YAZIKLAR OLSUN BİZE!...
Nevzat Doğan
nevzatdogan_33@hotmail.com - 05322710577Üç kıta, milyonlarca kilometre karelik bir alanda din, dil, ırk ayrımı yapmadan 600 yıl boyunca milyonlarca insanı huzur içerisinde yaşatan bir milletin evlatları, kadına şiddet, tecavüz, taciz ve cinayetleri önleyecek gerekli yasaları çıkaramıyorsak yazıklar olsun bize…
Nedir bu İstanbul sözleşmesi….
‘’Siz kadınlarınızı, kızlarınızı aile içi şiddet cinayet, taciz ve tecavüzlerden koruyamıyorsunuz.Biz size bir sözleşme hazırladık. Siz de bunu uygulayacaksınız ben de kontrol edeceğim’’ diyor sevgili medeni batılı sözde dostlarımız.
Şimdi bunu diyen batıya ve ABD’ye bir bakalım;
Cinsiyet eşitliği açışından dünyanın en üst sıralarında yer alan İskandinav ülkeleri Norveç, Danimarka, Finlandiya ve İsveç’te bu haklara ve yasal korumaya rağmen tecavüz oranları anormal derecede çok yüksek. Şimdi bu paradoksu nereye koyacağız.
Bana göre bu sözleşmeyi hazırlayanların amacı kadınları korumak falan değil. Amaçları kadını koruma görüntüsü altında aile kavramını yok etmek ve cinsiyetsiz bir toplum yaratmak olsa gerek.
Bu sözleşme nerde hazırlandı ABD de. Nerdeyse her dakika da bir cinayet, taciz ve tecavüzün işlendiği bu ülke sözleşmeyi kabul etmiyor, vatikan, İngiltere, Japonya kabul etmiyor, Rusya konusunu bile etmiyor, Komşumuz Yunanistan bile çekince koyarken Türkiye 11 Mayıs 2011 tarihinde sözleşmeyi imzalayan ve kabul eden ilk ülke oldu.
Sanırım 2018 yılında LGBT lilerin başı çektiği Onur Yürüyüşünden sonra işin rengi değişti.
2021 Mart ayında da Türkiye’nin bu sözleşmeden, halk desteğini yitirdiği, LGBT ve bazı marjinal grupların bu sözleşmeyi kendilerine kalkan yaptığı, cinsel yönelim, toplumsal cinsiyet kimliği Türk toplum yapısına aykırı bulunduğu gerekçesiyle ayrıldığı açıklandı.

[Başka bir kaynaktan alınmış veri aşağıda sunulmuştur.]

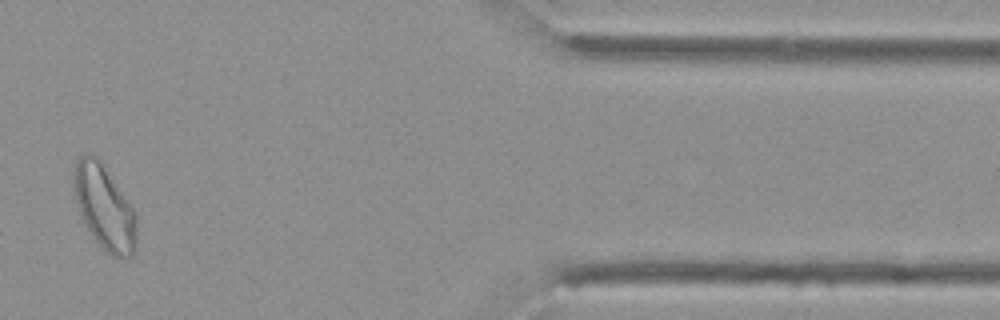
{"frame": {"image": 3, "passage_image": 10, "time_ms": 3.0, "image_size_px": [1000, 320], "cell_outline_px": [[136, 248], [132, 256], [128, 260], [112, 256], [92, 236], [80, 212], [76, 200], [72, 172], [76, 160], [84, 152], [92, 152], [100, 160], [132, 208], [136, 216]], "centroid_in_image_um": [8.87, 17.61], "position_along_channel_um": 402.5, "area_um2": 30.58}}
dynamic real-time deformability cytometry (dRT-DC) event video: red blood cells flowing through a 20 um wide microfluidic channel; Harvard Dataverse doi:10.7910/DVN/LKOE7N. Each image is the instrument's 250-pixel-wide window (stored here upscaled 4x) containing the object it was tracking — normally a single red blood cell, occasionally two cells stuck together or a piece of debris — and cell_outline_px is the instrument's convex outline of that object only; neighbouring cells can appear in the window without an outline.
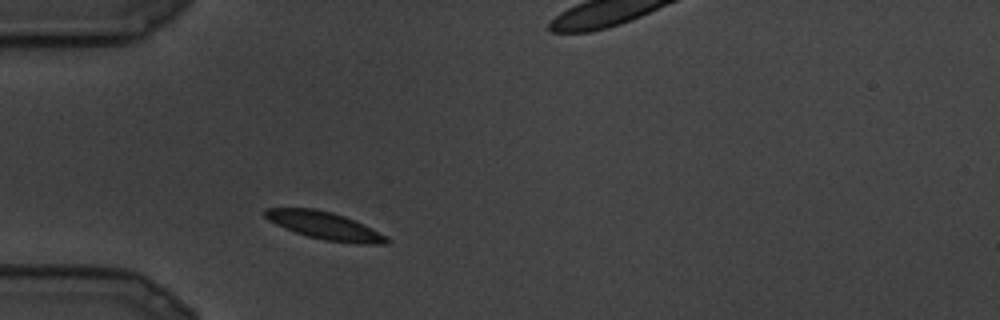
{"species": "common noctule bat (a hibernating species)", "species_latin": "Nyctalus noctula", "temperature_condition": "cold", "stored_images_in_passage": 5, "segment_of_instrument_passage": [1, 2], "camera_frame_rate_fps": 3000, "um_per_image_px": 0.085, "animal": {"sex": "male", "body_mass_g": 19.5, "forearm_length_mm": 54.6}, "frame": {"image": 1, "passage_image": 1, "time_ms": 0.0, "image_size_px": [1000, 320], "cell_outline_px": [[392, 240], [388, 244], [360, 244], [324, 240], [308, 236], [296, 232], [276, 224], [268, 220], [264, 216], [264, 208], [312, 208], [332, 212], [344, 216], [388, 236]], "centroid_in_image_um": [27.62, 19.19], "position_along_channel_um": 57.4, "area_um2": 19.42}}
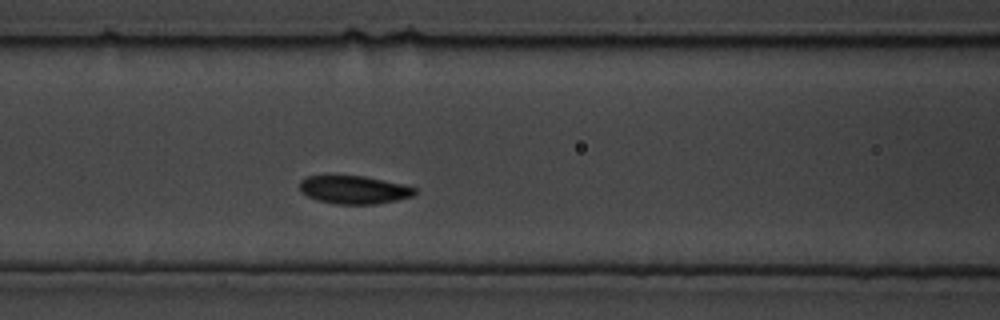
{"frame": {"image": 2, "passage_image": 4, "time_ms": 1.0, "image_size_px": [1000, 320], "cell_outline_px": [[416, 192], [412, 196], [396, 200], [376, 204], [336, 204], [320, 200], [308, 196], [300, 192], [300, 180], [308, 176], [364, 176], [404, 184], [416, 188]], "centroid_in_image_um": [30.1, 16.13], "position_along_channel_um": 136.5, "area_um2": 18.73}}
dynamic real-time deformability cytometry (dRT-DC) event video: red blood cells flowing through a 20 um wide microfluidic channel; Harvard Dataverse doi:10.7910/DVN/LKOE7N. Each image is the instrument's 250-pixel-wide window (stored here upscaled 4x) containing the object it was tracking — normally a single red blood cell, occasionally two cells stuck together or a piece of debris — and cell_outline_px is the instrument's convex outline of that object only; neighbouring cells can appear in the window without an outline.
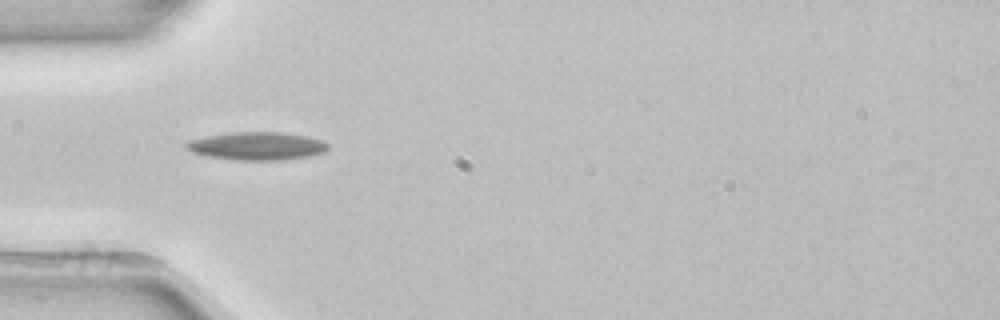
{"species": "common noctule bat (a hibernating species)", "species_latin": "Nyctalus noctula", "temperature_condition": "room temperature", "stored_images_in_passage": 34, "camera_frame_rate_fps": 3000, "um_per_image_px": 0.085, "animal": {"sex": "female", "body_mass_g": 22.7, "forearm_length_mm": 54.2}, "frame": {"image": 1, "passage_image": 1, "time_ms": 0.0, "image_size_px": [1000, 320], "cell_outline_px": [[328, 148], [324, 152], [308, 156], [280, 160], [236, 160], [208, 156], [192, 152], [184, 148], [184, 144], [188, 140], [208, 136], [232, 132], [284, 132], [308, 136], [320, 140], [328, 144]], "centroid_in_image_um": [21.81, 12.4], "position_along_channel_um": 63.2, "area_um2": 23.12}}
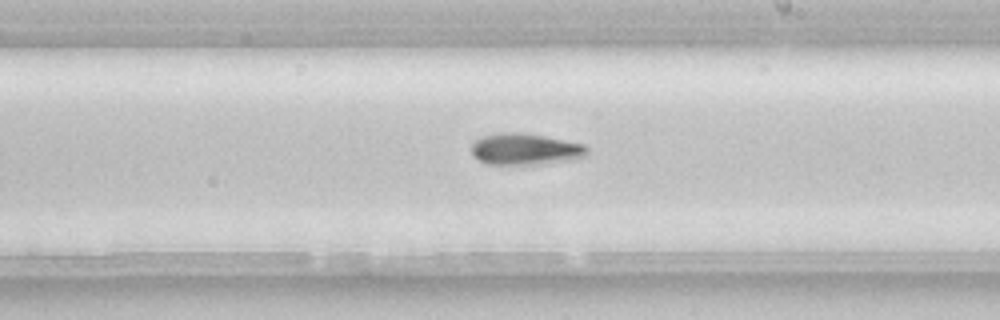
{"frame": {"image": 2, "passage_image": 15, "time_ms": 4.667, "image_size_px": [1000, 320], "cell_outline_px": [[588, 152], [584, 156], [576, 160], [544, 164], [488, 164], [472, 156], [472, 144], [476, 140], [484, 136], [500, 132], [516, 132], [544, 136], [584, 144], [588, 148]], "centroid_in_image_um": [44.68, 12.69], "position_along_channel_um": 244.3, "area_um2": 21.27}, "authors_computed_cell_mechanics": {"area_um2": 20.0566, "velocity_mm_per_s": 3.9173, "shape_relaxation_time_tau1_ms": 5.9352, "shape_relaxation_time_tau2_ms": null, "deformation_change_tau1": 0.1462, "deformation_change_tau2": null}}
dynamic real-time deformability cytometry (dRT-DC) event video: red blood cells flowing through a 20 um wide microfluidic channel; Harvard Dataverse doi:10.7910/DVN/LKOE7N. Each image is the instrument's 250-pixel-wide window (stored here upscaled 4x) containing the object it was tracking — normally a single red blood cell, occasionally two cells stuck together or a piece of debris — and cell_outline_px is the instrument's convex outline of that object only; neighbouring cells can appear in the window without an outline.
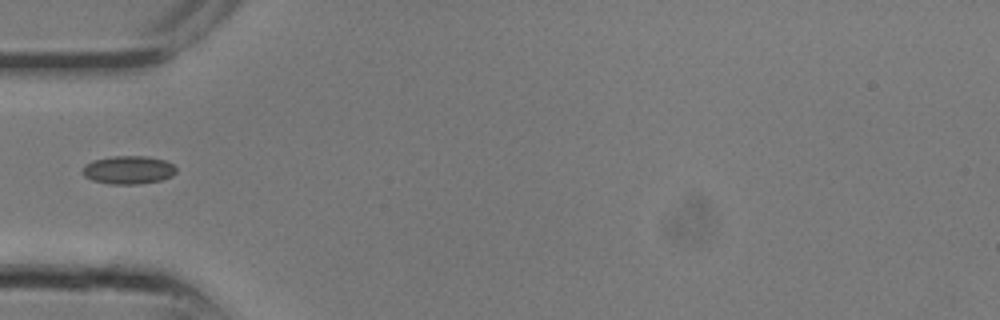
{"species": "common noctule bat (a hibernating species)", "species_latin": "Nyctalus noctula", "temperature_condition": "room temperature", "stored_images_in_passage": 8, "camera_frame_rate_fps": 3000, "um_per_image_px": 0.085, "animal": {"sex": "male", "body_mass_g": 13.3}, "frame": {"image": 1, "passage_image": 1, "time_ms": 0.0, "image_size_px": [1000, 320], "cell_outline_px": [[176, 172], [172, 176], [160, 180], [136, 184], [112, 184], [92, 180], [84, 176], [84, 164], [92, 160], [112, 156], [148, 156], [164, 160], [172, 164], [176, 168]], "centroid_in_image_um": [10.91, 14.43], "position_along_channel_um": 74.1, "area_um2": 15.32}}
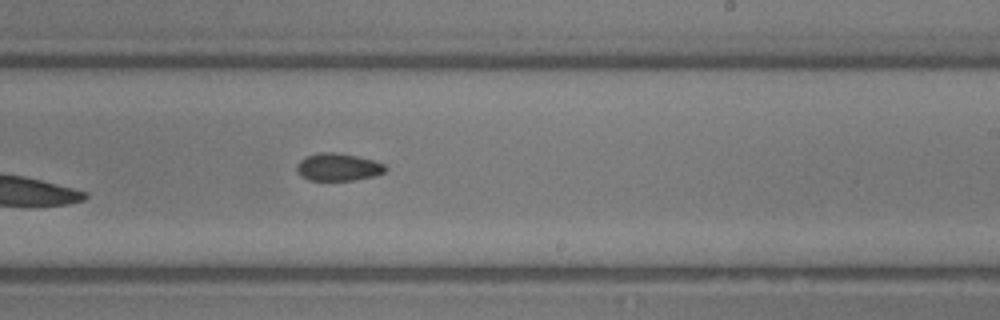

Bu ayrılış hem içerde hem de dışarda rahatsızlık uyandırdı.
Dışarının rahatsız olması, zincirin kırılmasından. Filipinlerdeki Moro Müslümanlarından, afrikaya kadar olan coğrafyada yaşayan Müslümanların, biz kabul etsekte etmeksekte Türkiye kutup yıldızı gibidir.
Bunu bilen ABD ve batı da hep içireceği acı hapın üzerini tatlı birşeylerle kaplar öyle içirir. Bugüne kadar hep böyle yaptılar.
Kadınlarımızı, genç kızlarımızı, namus cinayetlerinden, tecavüzlerden, tacizlerden şiddetten koruyacak her türlü yasaya sonuna kadar evet…
Ancak ailenin korunması şartıyla…
Bu tacizleri, tecavüzleri, cinayetleri işleyenler uzaydan gelmedi. Onları da bir anne baba yetiştirdi.
Bizim toplumumuzu batıdan ayıran en büyük fark, geleneklerimiz, örfümüz, adetlerimiz ve namus anlayışımızdır. İstanbul sözleşmesinde bu saydığımız değerlerin hepsinin kökünü kazıyana kadar mücadele edeceğiz diyor.
Zaten bunu sözleşme olmadan da yapıyorlardı.
Bizler çocuklarımızı yetiştirmeyi, televizyona, youtube, facebook ,ınstagrama ve tüm değerlerimizi yok sayan dizilere, filmlere bırakırsak istediğiniz kanunu çıkarın.
Bu suçların önüne geçemeyiz.
Onun için sevgili anneler, bacılar çocuklarınızı kendiniz yetiştirin.
Çocuklarımızı, Subliminal mesajların verildiği, her türlü çirkinliğin gösterildiği, mecraların insafına bırakmayın.